1

I have Lambda subscribed to SNS topic and having concurrency limit set to 5.

Once 20 SNS messages are pushed, Lambda will run 5 instances and process first 5 SNS messages, that is totally ok. According to docs, other messages will be considered throttled and sent to retry. Again seems like expected behavior.

At this stage I have CloudWatch logs for 5 lambda instances with 1 message processed by each one. Still ok.

Once retry time comes I see those 5 instances further processing another messages, however now each of 5 lambda instances has about 8 processed messages (should have about 4 to result in total 20 messages processed by 5 instances).

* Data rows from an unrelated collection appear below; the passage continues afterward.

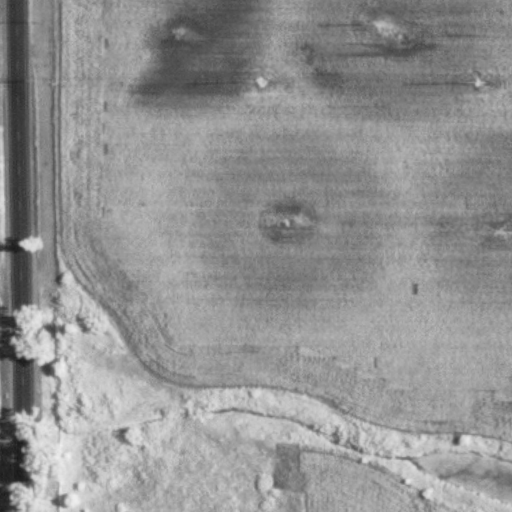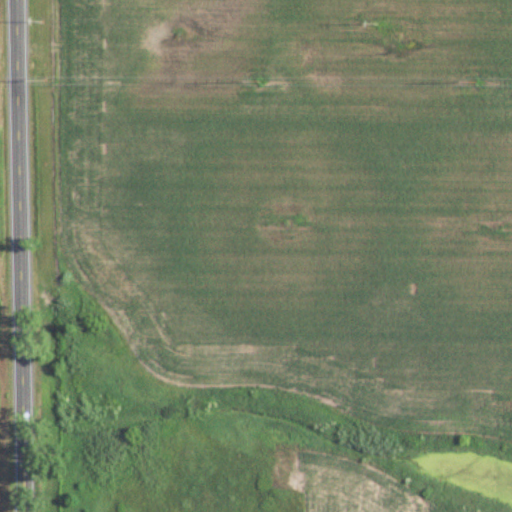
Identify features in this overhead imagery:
road: (20, 255)
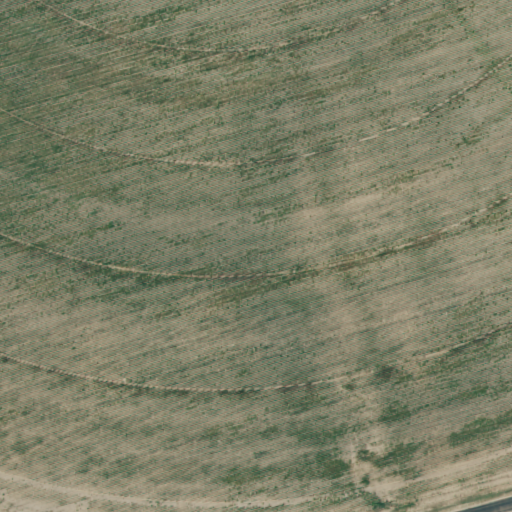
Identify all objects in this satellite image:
road: (485, 504)
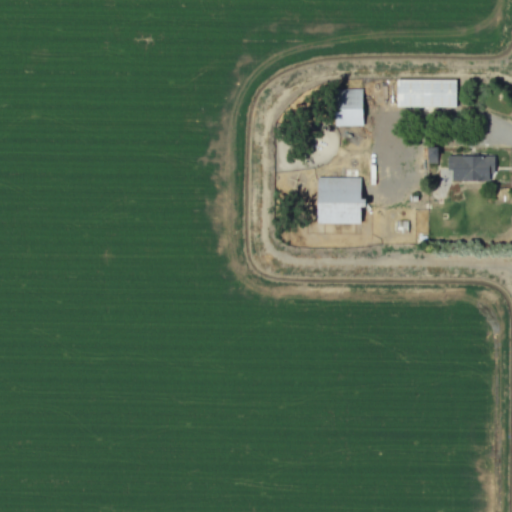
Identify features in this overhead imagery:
building: (424, 92)
building: (347, 107)
road: (430, 136)
building: (473, 167)
building: (337, 200)
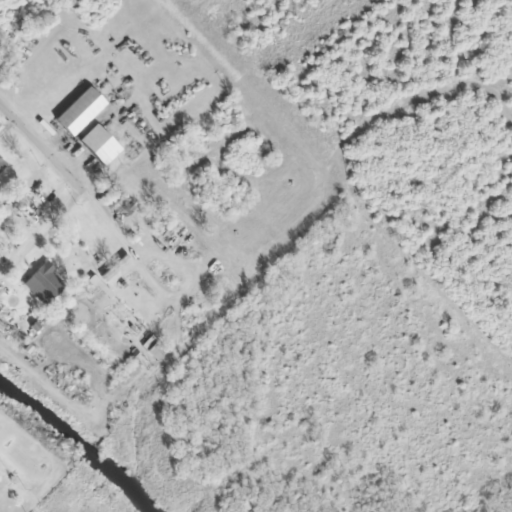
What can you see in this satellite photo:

Instances processed some retried messages twice, both time successfully and under different request ID's.

It seems like sometimes SNS messages can be delivered twice, but given numbers above, it looks like nearly every message is delivered and processed twice.

Can these somehow be avoided?

Lambda concurrency is limited to 5 just because if I push 500 messages it will fire 500 instances and bring my RDS down as lambda creates connection.

So question again - why are retried messages processed twice if first processing ended successfully. Also detecting duplicates is hard because they are processed by different instances each time

antiplayer
  • 323
  • 7
  • 15

1 Answers1

5

This is a known observation (whether it's an issue is debatable) https://forums.aws.amazon.com/thread.jspa?threadID=252415&tstart=0

I noticed this started happening around two months ago. The above support forum topic on AWS is not active enough to get AWS' attention unfortunately.

From SNS FAQs:

Q: How many times will a subscriber receive each message?

Although most of the time each message will be delivered to your application exactly once, the distributed nature of Amazon SNS and transient network conditions could result in occasional, duplicate messages at the subscriber end. Developers should design their applications such that processing a message more than once does not create any errors or inconsistencies.

In the end, AWS does NOT guarantee that there will never be duplicate so we have to design our applications around that.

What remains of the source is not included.